# [DATA IN THIS EXERCISE]
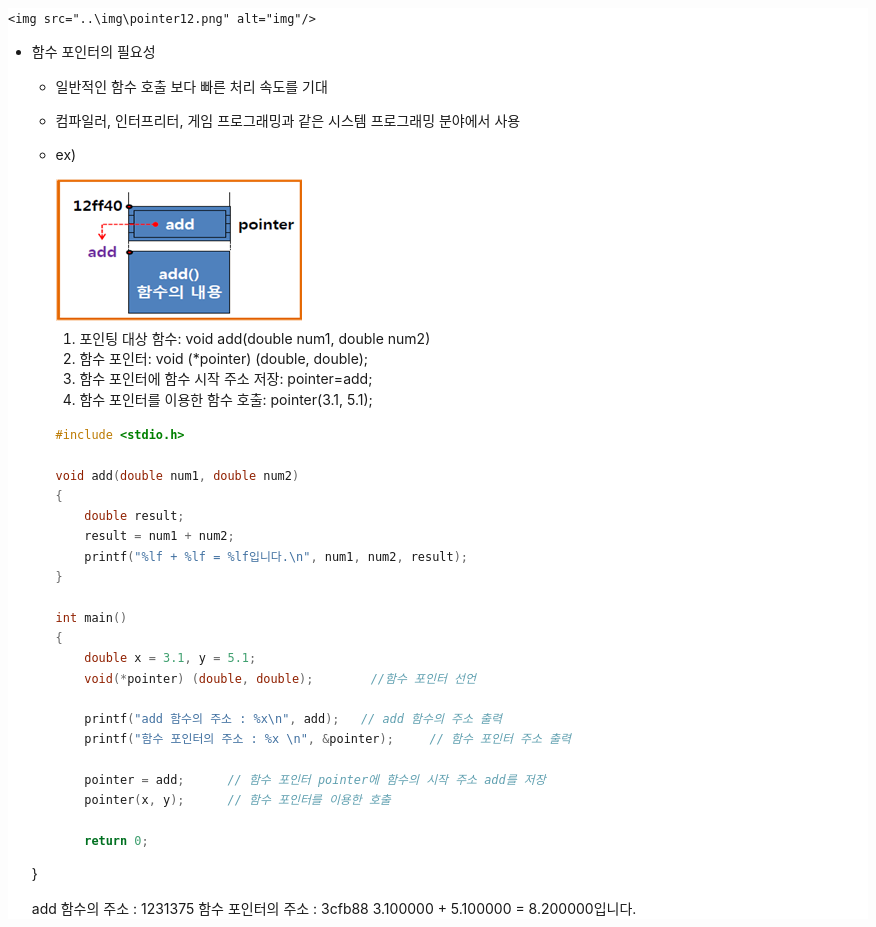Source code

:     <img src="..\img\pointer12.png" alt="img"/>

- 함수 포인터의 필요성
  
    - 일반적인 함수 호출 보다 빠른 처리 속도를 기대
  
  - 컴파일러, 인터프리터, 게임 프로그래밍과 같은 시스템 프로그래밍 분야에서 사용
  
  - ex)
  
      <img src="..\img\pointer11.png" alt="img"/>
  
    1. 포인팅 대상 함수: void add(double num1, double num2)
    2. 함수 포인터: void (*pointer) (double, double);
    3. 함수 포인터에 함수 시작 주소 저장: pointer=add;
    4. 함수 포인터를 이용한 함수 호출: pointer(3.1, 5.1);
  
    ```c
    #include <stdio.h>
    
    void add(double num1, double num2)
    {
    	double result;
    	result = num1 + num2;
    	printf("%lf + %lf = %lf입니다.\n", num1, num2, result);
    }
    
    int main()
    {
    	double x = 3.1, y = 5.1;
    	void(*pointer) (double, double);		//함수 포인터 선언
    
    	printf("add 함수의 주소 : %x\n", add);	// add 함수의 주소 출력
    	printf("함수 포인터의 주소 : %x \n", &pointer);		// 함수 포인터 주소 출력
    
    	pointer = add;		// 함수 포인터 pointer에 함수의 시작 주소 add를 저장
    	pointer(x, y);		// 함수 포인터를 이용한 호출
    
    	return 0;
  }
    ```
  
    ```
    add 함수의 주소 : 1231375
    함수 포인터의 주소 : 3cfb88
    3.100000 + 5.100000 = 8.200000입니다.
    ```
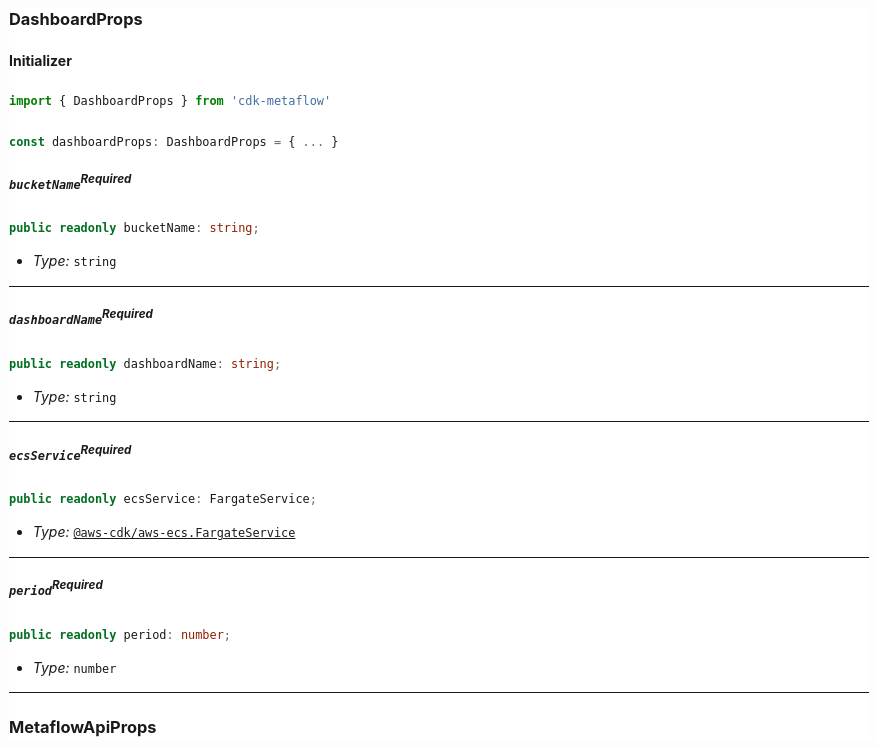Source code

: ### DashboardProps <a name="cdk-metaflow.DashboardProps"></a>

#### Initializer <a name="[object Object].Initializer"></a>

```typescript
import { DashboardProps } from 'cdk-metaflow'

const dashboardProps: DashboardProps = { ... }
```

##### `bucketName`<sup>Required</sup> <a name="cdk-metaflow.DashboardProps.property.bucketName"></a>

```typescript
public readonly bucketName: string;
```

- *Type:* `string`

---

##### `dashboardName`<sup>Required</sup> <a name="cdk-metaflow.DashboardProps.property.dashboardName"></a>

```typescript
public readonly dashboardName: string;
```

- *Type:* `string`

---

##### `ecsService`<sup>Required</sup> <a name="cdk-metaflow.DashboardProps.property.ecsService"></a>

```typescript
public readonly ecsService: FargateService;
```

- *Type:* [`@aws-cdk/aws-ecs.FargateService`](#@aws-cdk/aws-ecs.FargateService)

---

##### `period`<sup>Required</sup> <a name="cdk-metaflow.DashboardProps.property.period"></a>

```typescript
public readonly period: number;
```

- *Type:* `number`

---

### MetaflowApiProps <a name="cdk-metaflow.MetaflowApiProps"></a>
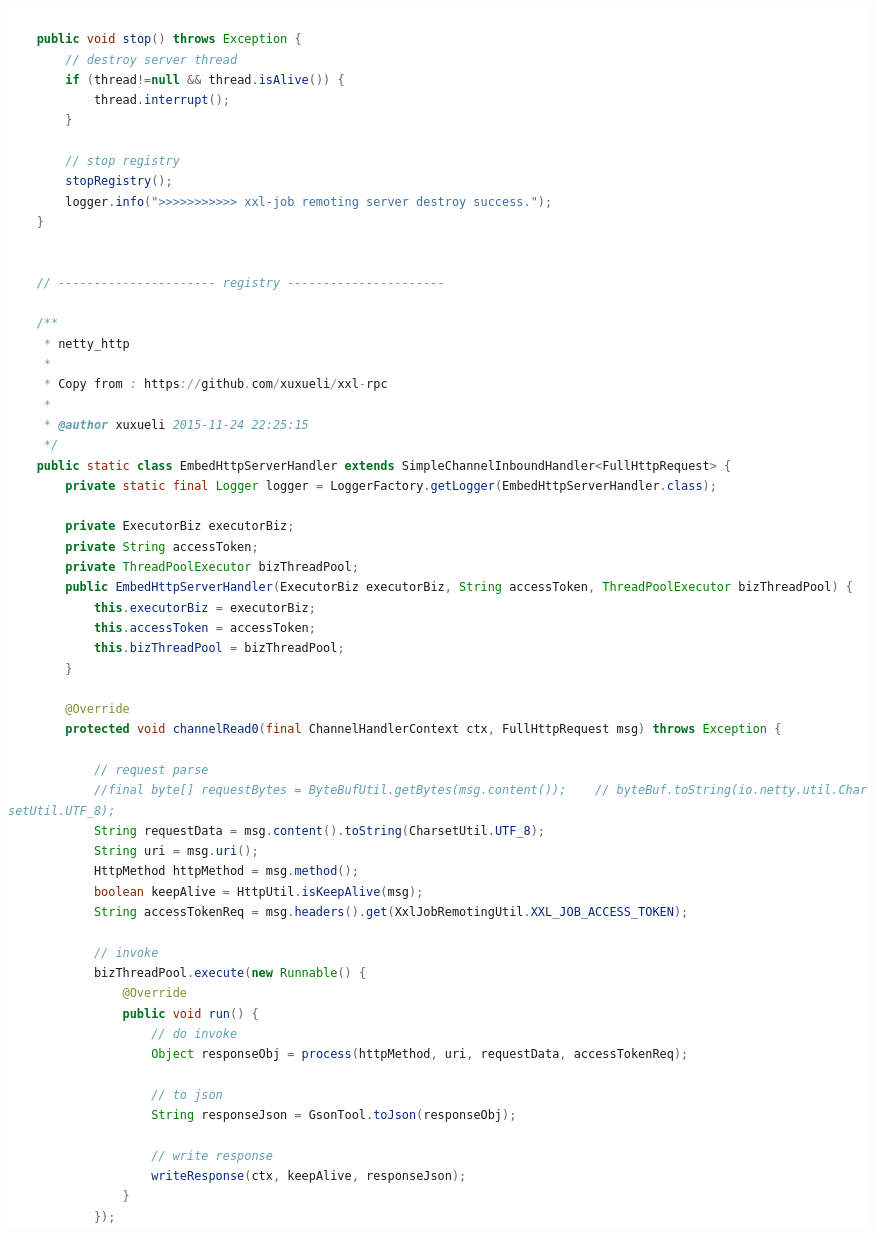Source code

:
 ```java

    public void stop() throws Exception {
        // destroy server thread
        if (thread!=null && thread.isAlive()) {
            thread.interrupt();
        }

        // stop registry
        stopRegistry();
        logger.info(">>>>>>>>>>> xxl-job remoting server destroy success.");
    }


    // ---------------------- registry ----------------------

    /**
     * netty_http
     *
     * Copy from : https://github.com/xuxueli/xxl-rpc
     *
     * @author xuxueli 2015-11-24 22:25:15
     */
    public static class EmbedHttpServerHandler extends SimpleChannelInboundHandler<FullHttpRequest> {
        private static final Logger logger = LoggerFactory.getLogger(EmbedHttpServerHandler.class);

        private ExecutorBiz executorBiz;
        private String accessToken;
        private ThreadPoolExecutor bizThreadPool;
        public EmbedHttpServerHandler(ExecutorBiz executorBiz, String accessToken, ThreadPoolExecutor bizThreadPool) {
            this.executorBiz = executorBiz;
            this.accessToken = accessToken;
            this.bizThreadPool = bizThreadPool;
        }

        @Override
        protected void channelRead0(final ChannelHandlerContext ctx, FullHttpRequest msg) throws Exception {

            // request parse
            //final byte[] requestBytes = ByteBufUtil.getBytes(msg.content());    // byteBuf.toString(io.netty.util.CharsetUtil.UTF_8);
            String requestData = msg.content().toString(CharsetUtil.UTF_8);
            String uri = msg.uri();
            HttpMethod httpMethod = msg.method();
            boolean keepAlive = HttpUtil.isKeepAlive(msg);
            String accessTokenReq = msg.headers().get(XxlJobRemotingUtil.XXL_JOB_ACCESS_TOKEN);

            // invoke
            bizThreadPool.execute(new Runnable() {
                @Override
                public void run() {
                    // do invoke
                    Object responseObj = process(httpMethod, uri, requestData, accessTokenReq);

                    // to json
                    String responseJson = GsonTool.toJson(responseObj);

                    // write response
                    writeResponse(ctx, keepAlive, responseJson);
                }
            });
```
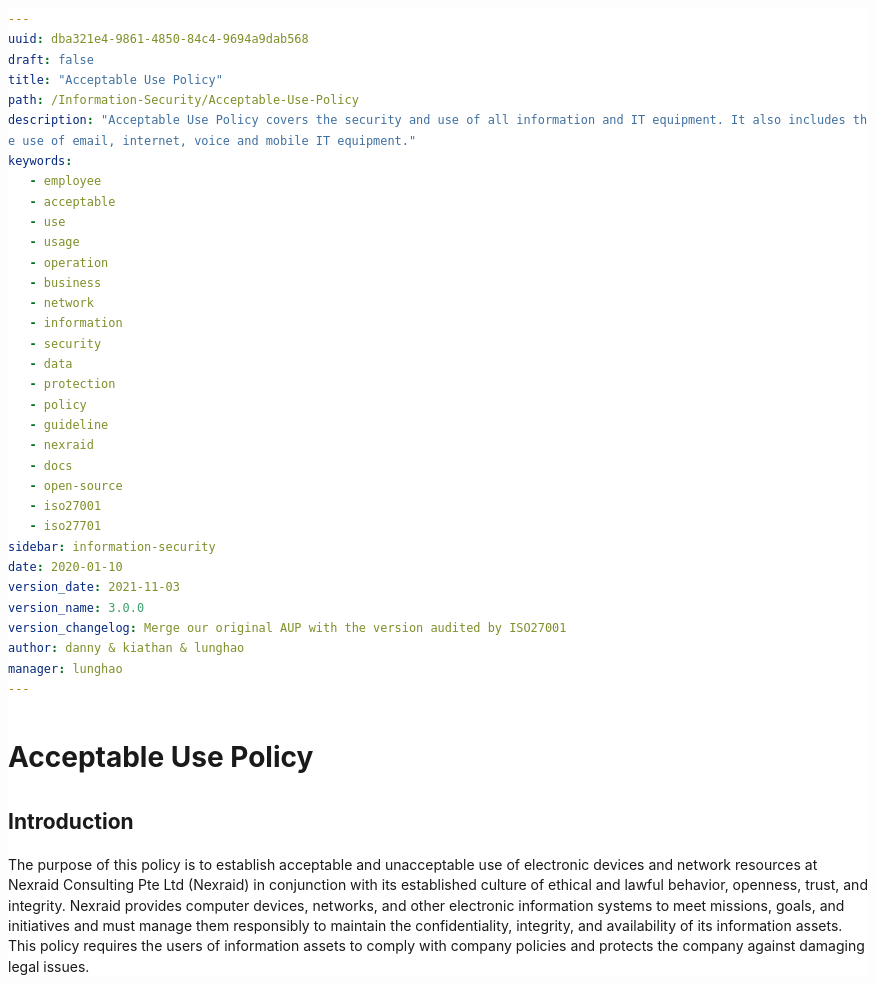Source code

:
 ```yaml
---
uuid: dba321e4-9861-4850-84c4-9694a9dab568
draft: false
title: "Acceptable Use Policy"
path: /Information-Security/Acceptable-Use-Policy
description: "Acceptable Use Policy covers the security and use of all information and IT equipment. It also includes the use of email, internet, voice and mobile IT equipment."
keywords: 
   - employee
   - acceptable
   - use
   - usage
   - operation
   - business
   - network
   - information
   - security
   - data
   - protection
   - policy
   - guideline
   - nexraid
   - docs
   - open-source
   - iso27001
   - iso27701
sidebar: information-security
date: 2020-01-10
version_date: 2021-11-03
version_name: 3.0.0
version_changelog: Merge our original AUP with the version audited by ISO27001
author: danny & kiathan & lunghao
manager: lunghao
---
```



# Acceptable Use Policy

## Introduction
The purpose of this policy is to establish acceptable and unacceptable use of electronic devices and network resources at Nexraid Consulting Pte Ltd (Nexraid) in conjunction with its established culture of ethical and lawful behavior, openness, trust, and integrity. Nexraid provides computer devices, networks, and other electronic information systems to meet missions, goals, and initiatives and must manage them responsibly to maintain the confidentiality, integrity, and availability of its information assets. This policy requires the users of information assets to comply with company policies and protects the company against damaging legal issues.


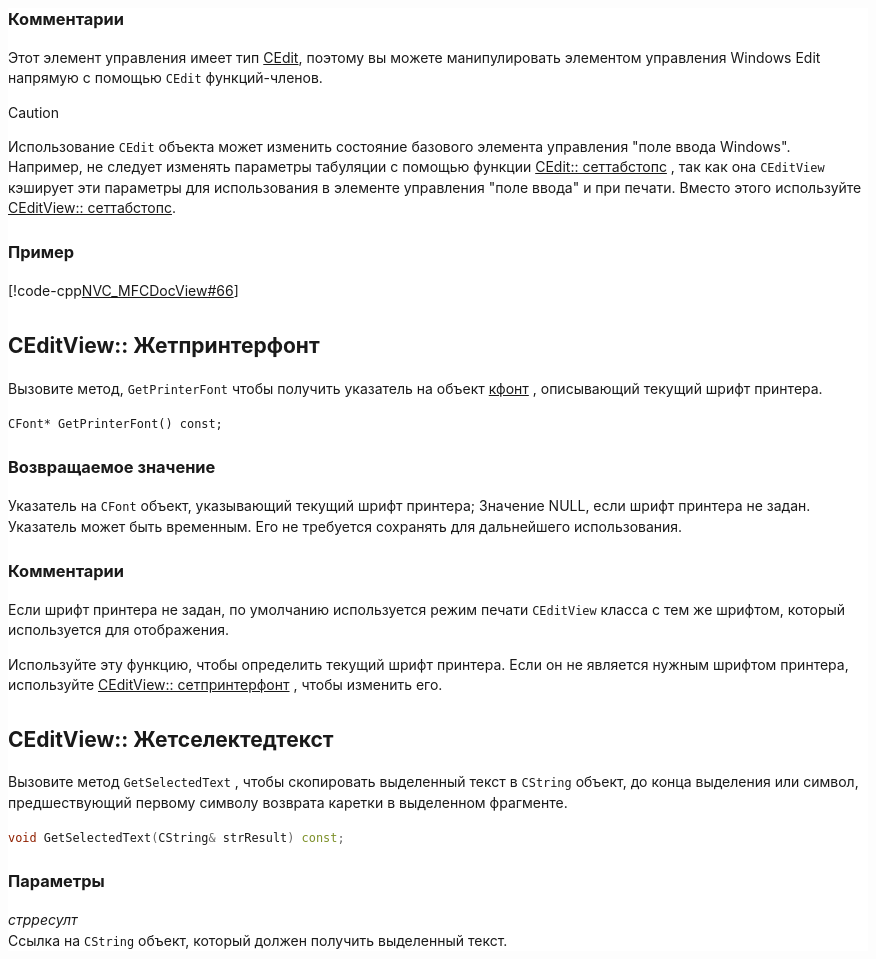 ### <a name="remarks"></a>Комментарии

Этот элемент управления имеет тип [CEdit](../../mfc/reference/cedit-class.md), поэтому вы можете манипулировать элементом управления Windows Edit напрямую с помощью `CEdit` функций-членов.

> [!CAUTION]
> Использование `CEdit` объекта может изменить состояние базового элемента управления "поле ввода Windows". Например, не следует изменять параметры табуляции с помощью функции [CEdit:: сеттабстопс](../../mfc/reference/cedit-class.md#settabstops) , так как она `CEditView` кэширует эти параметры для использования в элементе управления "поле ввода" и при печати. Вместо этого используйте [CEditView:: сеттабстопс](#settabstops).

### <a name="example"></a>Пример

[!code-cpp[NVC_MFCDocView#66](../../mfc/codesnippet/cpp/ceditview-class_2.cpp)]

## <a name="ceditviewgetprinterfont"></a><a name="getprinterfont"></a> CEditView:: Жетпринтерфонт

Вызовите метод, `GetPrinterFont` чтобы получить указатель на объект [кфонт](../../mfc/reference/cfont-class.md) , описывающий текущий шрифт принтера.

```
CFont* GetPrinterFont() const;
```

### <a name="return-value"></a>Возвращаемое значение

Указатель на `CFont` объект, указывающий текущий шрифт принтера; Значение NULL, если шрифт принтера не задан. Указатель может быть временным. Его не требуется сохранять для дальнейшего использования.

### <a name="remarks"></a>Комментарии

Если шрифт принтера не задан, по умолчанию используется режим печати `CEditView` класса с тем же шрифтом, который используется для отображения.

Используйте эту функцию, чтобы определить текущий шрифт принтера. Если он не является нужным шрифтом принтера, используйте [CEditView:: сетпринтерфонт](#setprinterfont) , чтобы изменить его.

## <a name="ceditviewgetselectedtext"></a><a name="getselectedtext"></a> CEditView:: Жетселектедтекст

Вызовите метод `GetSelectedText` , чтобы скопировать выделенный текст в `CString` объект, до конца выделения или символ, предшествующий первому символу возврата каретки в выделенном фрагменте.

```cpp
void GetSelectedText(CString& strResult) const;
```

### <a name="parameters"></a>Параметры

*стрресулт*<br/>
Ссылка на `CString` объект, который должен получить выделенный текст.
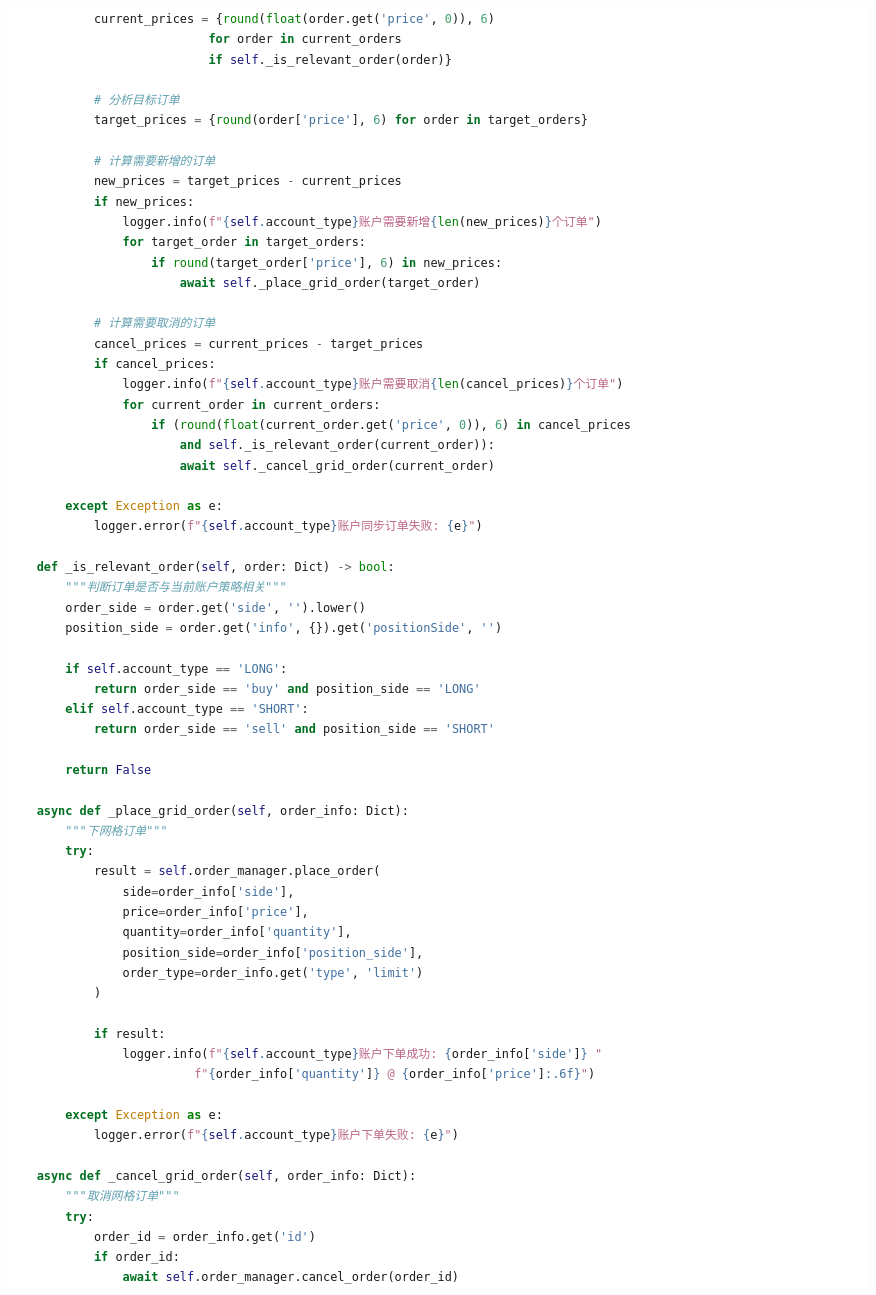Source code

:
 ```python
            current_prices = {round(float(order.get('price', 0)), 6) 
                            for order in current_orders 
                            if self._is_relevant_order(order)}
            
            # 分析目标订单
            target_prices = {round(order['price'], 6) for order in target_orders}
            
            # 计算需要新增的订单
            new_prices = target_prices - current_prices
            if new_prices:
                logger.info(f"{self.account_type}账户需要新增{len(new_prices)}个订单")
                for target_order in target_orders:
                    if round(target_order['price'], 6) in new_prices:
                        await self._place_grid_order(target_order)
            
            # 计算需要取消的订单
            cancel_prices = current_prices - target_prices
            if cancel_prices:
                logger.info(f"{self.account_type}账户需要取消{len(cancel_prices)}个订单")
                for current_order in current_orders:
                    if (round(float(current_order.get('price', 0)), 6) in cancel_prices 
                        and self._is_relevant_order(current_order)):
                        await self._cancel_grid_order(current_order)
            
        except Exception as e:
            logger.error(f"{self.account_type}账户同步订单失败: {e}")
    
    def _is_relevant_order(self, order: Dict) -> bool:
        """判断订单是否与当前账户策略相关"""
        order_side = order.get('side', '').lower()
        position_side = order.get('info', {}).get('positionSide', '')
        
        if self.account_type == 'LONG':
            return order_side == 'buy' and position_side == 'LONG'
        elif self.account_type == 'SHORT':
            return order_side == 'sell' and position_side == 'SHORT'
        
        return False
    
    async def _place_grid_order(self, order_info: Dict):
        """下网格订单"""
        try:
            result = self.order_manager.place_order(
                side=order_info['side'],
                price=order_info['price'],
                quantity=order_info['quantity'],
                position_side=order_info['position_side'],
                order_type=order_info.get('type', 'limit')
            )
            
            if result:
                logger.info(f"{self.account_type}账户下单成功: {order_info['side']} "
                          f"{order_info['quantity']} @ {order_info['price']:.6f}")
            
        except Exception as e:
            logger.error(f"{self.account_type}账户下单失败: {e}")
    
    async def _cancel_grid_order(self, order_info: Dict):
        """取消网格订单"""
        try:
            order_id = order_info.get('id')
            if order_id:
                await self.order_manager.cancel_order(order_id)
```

# [ASSIGNED TASK]
Which lines above include the string "printf"? Show them.

# [ANSWER BELOW]
    	printf("%lf + %lf = %lf입니다.\n", num1, num2, result);
    	printf("add 함수의 주소 : %x\n", add);	// add 함수의 주소 출력
    	printf("함수 포인터의 주소 : %x \n", &pointer);		// 함수 포인터 주소 출력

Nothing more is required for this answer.